After six months, if the eval set has grown to hundreds of cases, scoring has become genuinely complex, or multiple people need to inspect runs in a UI, switch to a vendor (Braintrust, Langsmith, Phoenix). The migration is straightforward because the eval cases are just data — the runner is the part you replace.

The mistake I see most often is reaching for the vendor on day one, before the team has internalised what they actually want to score. The vendor's UI then defines the eval shape, instead of the product's needs defining it. Build first; buy when the surface justifies it.

What I skip

  • Comprehensive coverage. Most AI feature evals start with twenty cases, not two thousand. Coverage compounds over time as failures get added back as regression cases. Trying to be exhaustive on day one is how the harness never ships.
  • Continuous online evaluation. I run evals offline on a curated set, not on every production response. Scoring every response with an LLM judge would double the API cost; running deterministic checks on every response is rarely actionable. Online sampling is a v2 feature.
  • Latency evals. Latency belongs in regular APM, not the eval harness. Mixing the two means the harness becomes about everything and useful for nothing.

The general rule

Tests answer "does my code do what I told it to." Evals answer "does the feature do what the product needs." Those are different questions, and the second one only gets answered if you build the layer that asks it explicitly.
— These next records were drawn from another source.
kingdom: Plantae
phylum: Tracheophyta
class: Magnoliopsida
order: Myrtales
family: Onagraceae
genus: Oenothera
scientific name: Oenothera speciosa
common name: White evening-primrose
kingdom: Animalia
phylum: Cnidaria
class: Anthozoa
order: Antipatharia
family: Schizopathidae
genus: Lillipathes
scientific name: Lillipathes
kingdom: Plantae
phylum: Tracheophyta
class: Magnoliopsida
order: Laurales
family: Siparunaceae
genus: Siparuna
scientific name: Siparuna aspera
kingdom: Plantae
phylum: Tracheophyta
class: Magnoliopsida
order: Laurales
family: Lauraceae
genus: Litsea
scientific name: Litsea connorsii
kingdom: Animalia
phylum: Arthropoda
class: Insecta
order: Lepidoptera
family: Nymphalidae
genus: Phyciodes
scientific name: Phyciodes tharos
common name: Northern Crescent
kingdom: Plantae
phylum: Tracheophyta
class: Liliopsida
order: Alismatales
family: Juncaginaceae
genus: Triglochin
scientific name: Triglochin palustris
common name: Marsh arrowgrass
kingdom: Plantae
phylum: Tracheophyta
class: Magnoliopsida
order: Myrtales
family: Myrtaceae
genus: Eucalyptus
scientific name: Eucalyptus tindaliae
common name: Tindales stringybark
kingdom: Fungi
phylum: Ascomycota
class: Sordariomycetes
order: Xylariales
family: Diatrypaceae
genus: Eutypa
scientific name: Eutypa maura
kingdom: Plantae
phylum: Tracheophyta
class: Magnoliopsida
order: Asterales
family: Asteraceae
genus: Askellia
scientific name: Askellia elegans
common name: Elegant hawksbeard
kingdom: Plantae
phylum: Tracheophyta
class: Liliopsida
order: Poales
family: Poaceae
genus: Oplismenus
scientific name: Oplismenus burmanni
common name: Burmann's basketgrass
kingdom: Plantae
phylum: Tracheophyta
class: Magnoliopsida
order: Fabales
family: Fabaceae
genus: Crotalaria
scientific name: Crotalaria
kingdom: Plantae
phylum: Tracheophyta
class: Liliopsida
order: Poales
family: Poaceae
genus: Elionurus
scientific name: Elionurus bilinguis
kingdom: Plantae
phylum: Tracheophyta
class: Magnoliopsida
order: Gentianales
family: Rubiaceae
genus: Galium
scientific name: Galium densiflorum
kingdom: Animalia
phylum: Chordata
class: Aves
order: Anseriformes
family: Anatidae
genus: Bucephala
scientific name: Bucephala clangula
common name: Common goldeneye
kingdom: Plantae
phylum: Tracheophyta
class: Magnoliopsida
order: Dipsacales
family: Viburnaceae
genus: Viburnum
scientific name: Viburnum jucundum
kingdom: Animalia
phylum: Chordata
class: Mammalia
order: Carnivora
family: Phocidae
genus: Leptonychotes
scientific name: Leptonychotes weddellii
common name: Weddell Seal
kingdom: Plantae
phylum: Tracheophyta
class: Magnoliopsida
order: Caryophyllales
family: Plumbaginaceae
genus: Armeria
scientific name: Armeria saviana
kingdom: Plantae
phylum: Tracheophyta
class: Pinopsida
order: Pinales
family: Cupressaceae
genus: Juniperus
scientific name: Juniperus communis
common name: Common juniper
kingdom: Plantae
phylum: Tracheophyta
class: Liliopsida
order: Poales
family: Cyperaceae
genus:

The single biggest difference I've seen between AI features that survive in production and AI features that quietly stop working: the surviving ones have an eval harness, and the harness blocks deploys when the answer to the second question is "no, not anymore."

You don't need a fancy harness. You need a harness that runs.


The eval harness this post describes is part of the AI engineering surface I work on at the multi-tenant AI mirror-site platform.